Muitos doutrinadores sustentaram por anos, e ainda hoje defendem, a interpretação de que a inviolabilidade dos dados consagrada no referido artigo englobaria o direito ao sigilo bancário, também hospedado, para muitos, sob a rubrica “direito à intimidade e à vida privada". Tal posição, compartilhada por muitos, se fulcra no entendimento de que a Constituição de 1988 teria delegado à regulamentação infraconstitucional, somente a interceptação das ligações telefônicas, vedando-se, absolutamente, a “quebra” do sigilo de correspondências, das comunicações telegráficas e dos dados.

Esse entendimento levaria à insustentável conclusão de que as correspondências e os dados teriam sido protegidos de forma ainda mais rígida do que o próprio direito à vida, já que, enquanto aqueles seriam absolutamente invioláveis, esse poderia ser sacrificado em algumas situações excepcionais, como aquela do artigo 5º, inciso XLVII “a”, que prevê a possibilidade da aplicação da pena capital em casos de guerra .

A tormentosa questão da inviolabilidade do sigilo de dados carece de uma análise mais percuciente acerca da sua estrutura, visando alcançar uma conclusão compatível com o Direito Brasileiro que não contempla, nem nunca contemplou, direitos absolutos.

O dispositivo constitucional que dispõe acerca da inviolabilidade dos dados tem provocado enorme celeuma na doutrina e na jurisprudência pátrias, e o ponto nodal da questão refere-se à grafia do seu texto, mais precisamente a expressão “no último caso”. O professor Fernando da Costa Tourinho Filho , de forma bastante lúcida, sustenta que a norma constitucional, ao tratar do tema, teria feito referência a apenas duas, e não a quatro hipóteses de inviolabilidade, como parece à primeira vista.
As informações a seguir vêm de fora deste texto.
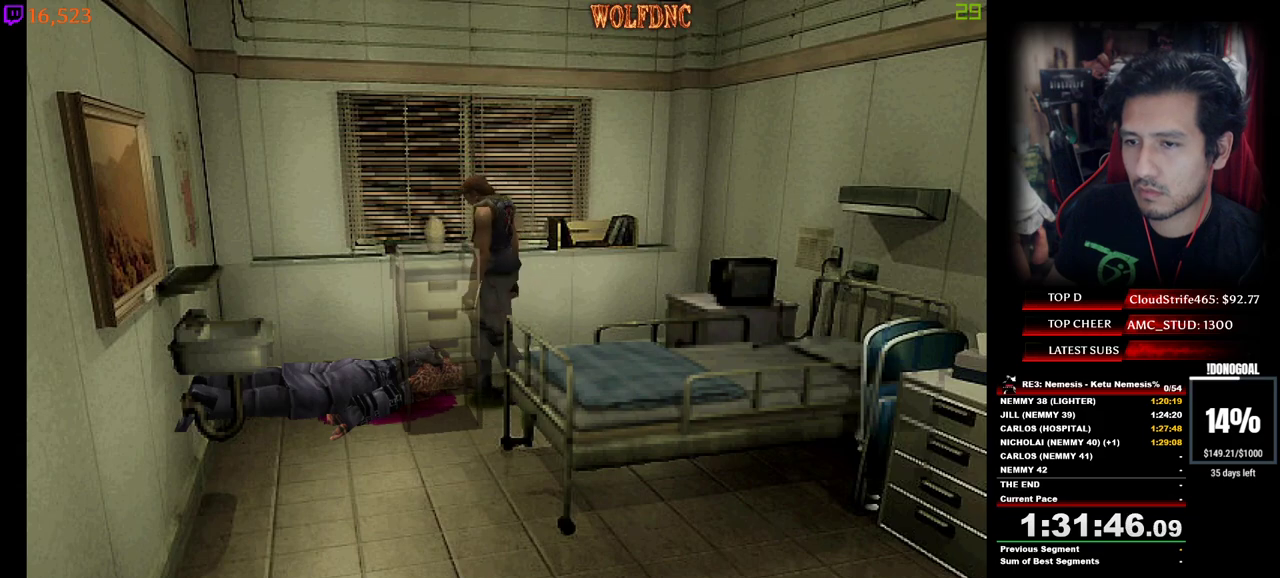
{"keys": ["num2", "w"], "events": [[167, "a", "up"], [167, "num2", "up"], [217, "num2", "down"], [400, "num2", "up"], [450, "num2", "down"]]}
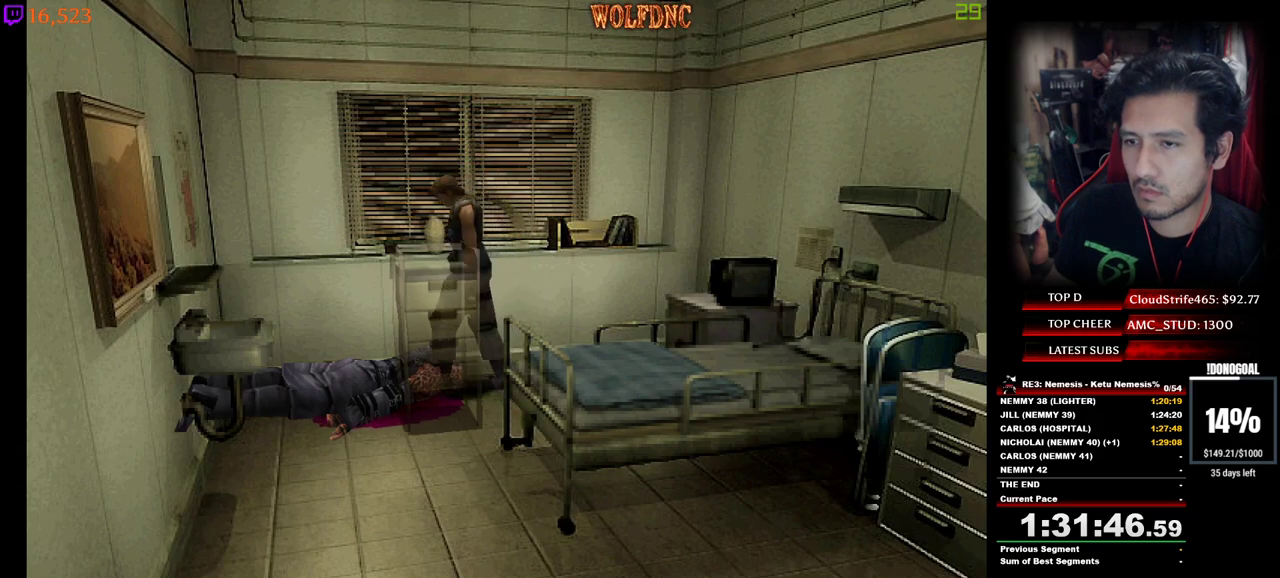
{"keys": ["a", "num2"], "events": [[50, "d", "down"], [133, "num2", "up"], [183, "a", "down"], [183, "d", "up"], [183, "num2", "down"], [283, "num2", "up"], [283, "w", "up"], [317, "num2", "down"], [367, "num2", "up"], [417, "num2", "down"]]}
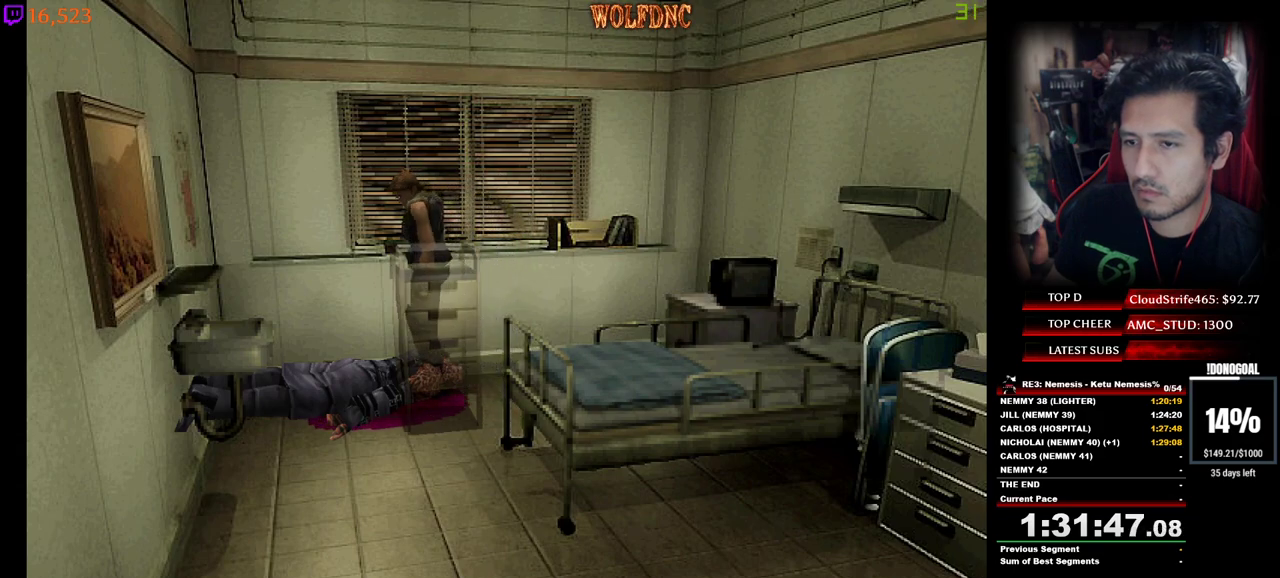
{"keys": ["num2"], "events": [[17, "num2", "up"], [67, "num2", "down"], [150, "a", "up"], [150, "w", "down"], [250, "num2", "up"], [300, "num2", "down"], [300, "w", "up"], [383, "num2", "up"], [433, "num2", "down"]]}
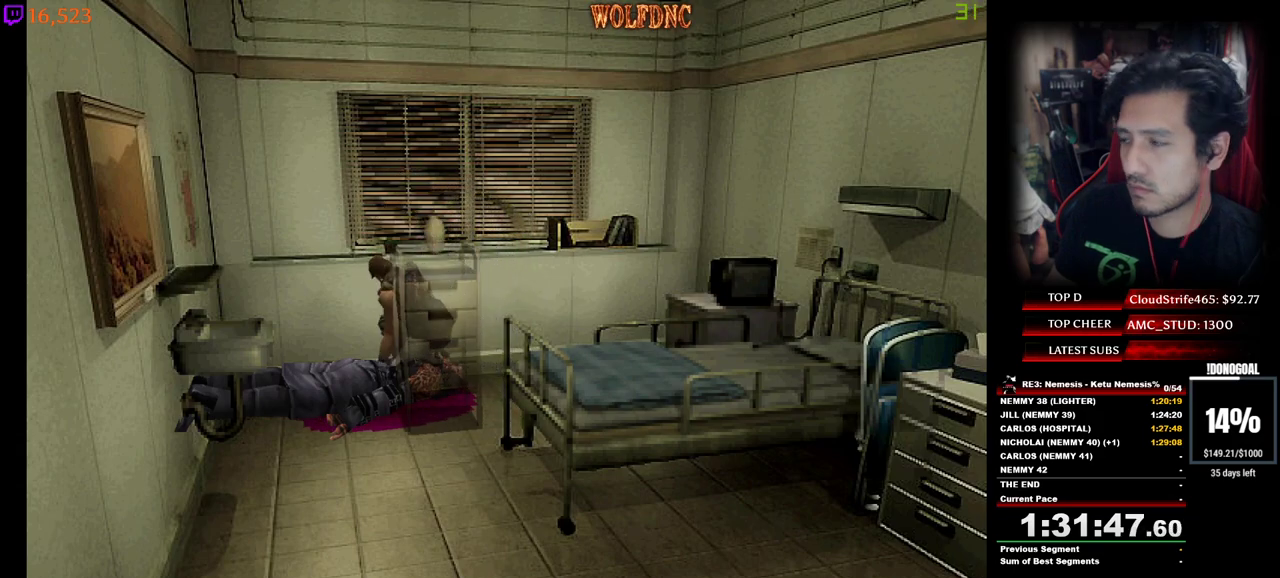
{"keys": ["num2"], "events": [[267, "num2", "up"], [300, "num2", "down"], [400, "num2", "up"], [450, "num2", "down"]]}
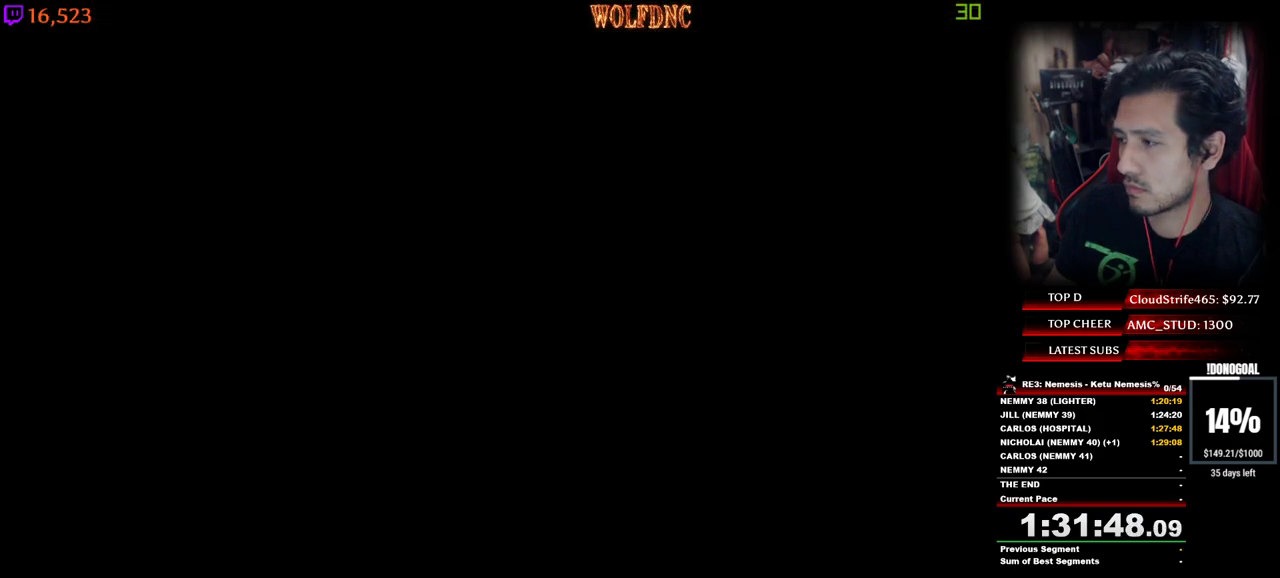
{"keys": ["e", "num2"], "events": [[50, "num2", "up"], [83, "num2", "down"], [467, "e", "down"]]}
A aposição da vírgula entre as expressões "comunicações telegráficas" e "dados" revelaria a existência de dois casos apartados de inviolabilidade, a saber:

I) correspondência e comunicações telegráficas

II) dados e comunicações telefônicas

O Ministro Marco Aurélio também comunga do entendimento de que a expressão "no último caso" também aludiria ao sigilo de dados. Para que outra fosse a interpretação do dispositivo, o texto deveria ser redigido da seguinte forma: “É inviolável o sigilo da correspondência e da comunicação telegráfica, de dados, e das comunicações telefônicas, salvo no último caso, por ordem judicial”, apondo-se a vírgula logo após o vocábulo “dados” .

Para o professor Tércio Sampaio Ferraz Júnior, dos quatro meios de comunicação mencionados no artigo 5º, inciso XII, correspondência, telegrafia, dados e telefonia, somente na última se configura a instantaneidade, eis que ela só é "enquanto ocorre", não deixando vestígios de seu conteúdo quando se encerra, possibilitando, a posteriori, apenas a verificação de qual unidade telefônica teria ligado para outra.
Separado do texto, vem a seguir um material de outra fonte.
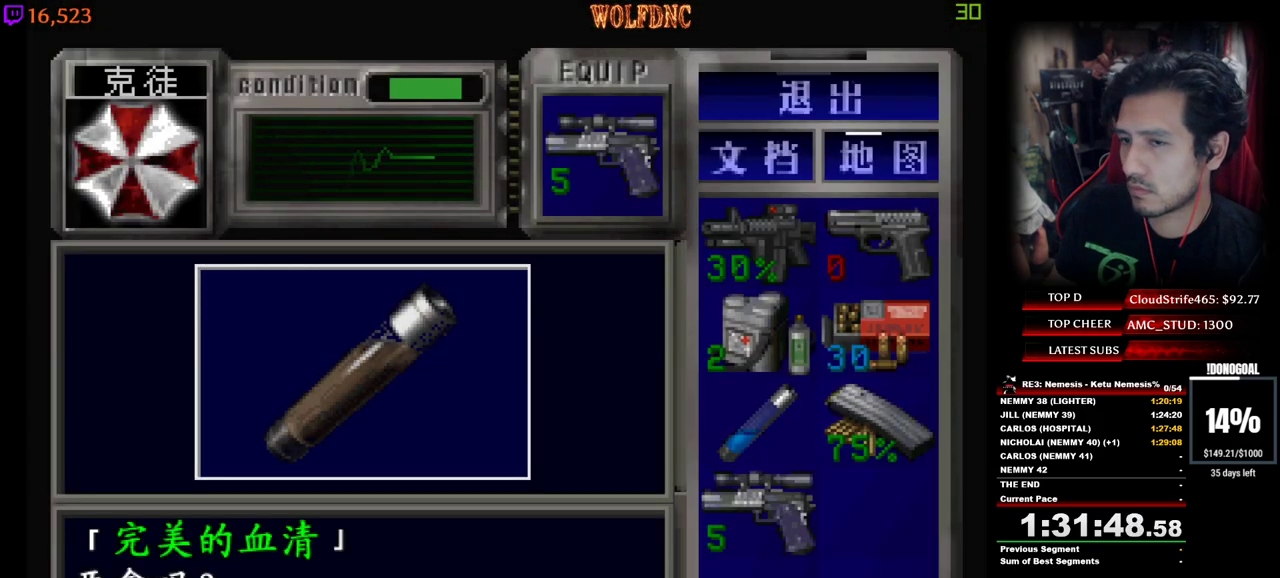
{"keys": ["a", "num2"], "events": [[100, "e", "up"], [150, "num2", "up"], [200, "num2", "down"], [300, "num2", "up"], [333, "num2", "down"], [433, "num2", "up"], [483, "a", "down"], [483, "num2", "down"]]}
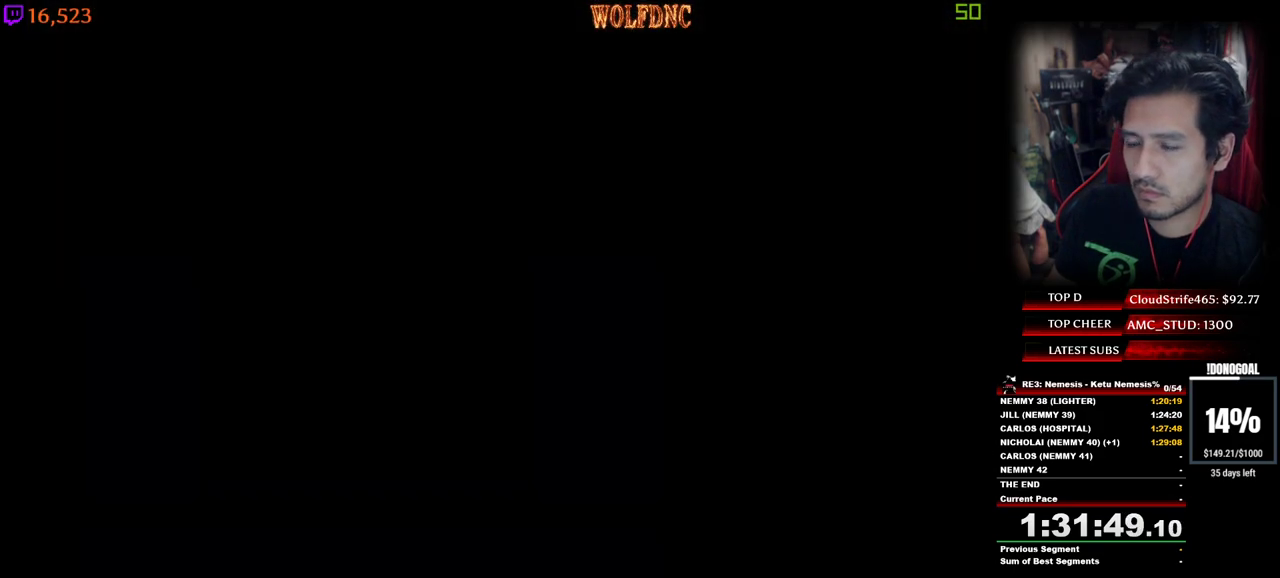
{"keys": ["num2"], "events": [[167, "num2", "up"], [217, "num2", "down"], [317, "a", "up"], [317, "num2", "up"], [350, "num2", "down"], [450, "num2", "up"], [500, "num2", "down"]]}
A interceptação da ligação telefônica por meio do “grampeamento”, apesar de ser uma forma sub-reptícia de violação do direito ao sigilo de comunicação, constituiria-se na única forma conhecida de resguardo do conteúdo comunicativo, por isso, desde que presente o interesse público (investigação criminal ou instrução processual penal, segundo reza a Constituição Federal e a Lei 9.296, de 24.07.1996), afigurar-se-ia possível a realização de investigações com base em vestígios que essa comunicação deixa.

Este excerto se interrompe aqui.